*** Given information

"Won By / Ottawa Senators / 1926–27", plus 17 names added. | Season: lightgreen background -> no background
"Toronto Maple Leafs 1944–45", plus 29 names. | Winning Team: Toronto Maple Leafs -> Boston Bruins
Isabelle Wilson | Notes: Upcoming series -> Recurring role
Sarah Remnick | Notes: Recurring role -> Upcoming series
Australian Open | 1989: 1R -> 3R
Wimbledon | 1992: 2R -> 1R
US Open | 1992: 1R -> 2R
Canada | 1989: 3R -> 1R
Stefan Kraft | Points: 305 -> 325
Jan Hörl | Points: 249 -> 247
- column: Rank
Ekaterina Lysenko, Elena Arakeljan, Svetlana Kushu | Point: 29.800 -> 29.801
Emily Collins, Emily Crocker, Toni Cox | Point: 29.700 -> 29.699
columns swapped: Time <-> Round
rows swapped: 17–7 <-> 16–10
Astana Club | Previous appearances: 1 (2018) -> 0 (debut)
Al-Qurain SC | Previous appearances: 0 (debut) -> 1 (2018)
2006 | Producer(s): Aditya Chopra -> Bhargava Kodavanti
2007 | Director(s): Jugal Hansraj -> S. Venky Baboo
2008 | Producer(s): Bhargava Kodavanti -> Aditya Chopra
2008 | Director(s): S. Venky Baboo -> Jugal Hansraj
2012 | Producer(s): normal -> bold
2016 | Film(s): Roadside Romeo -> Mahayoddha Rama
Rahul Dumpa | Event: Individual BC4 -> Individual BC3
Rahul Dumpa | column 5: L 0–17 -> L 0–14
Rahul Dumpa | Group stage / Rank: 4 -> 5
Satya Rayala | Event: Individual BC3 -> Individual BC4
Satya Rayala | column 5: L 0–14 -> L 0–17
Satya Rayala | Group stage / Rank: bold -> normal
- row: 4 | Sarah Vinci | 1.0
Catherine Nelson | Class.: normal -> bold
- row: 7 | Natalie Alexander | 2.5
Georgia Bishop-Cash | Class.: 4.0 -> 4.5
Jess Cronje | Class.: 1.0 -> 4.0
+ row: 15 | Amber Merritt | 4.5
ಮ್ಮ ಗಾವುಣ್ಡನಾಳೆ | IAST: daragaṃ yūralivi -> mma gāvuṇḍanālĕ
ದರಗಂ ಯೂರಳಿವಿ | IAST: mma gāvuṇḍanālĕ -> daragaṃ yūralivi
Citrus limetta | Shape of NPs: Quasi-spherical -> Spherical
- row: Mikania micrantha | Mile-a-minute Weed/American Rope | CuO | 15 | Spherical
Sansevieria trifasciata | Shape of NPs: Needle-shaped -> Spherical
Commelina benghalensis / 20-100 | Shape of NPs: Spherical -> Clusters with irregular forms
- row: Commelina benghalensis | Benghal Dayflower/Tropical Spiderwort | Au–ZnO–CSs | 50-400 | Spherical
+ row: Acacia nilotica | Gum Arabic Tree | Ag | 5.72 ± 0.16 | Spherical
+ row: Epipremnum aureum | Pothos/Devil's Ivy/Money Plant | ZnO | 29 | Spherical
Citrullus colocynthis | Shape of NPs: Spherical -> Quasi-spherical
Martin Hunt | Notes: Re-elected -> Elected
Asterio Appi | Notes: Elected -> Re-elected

******

# [What the task asks]
Reproduce the listing verbatim from its first line down to and including the line containing "rows swapped: 17–7 <-> 16–10".

# [Task answer]
"Won By / Ottawa Senators / 1926–27", plus 17 names added. | Season: lightgreen background -> no background
"Toronto Maple Leafs 1944–45", plus 29 names. | Winning Team: Toronto Maple Leafs -> Boston Bruins
Isabelle Wilson | Notes: Upcoming series -> Recurring role
Sarah Remnick | Notes: Recurring role -> Upcoming series
Australian Open | 1989: 1R -> 3R
Wimbledon | 1992: 2R -> 1R
US Open | 1992: 1R -> 2R
Canada | 1989: 3R -> 1R
Stefan Kraft | Points: 305 -> 325
Jan Hörl | Points: 249 -> 247
- column: Rank
Ekaterina Lysenko, Elena Arakeljan, Svetlana Kushu | Point: 29.800 -> 29.801
Emily Collins, Emily Crocker, Toni Cox | Point: 29.700 -> 29.699
columns swapped: Time <-> Round
rows swapped: 17–7 <-> 16–10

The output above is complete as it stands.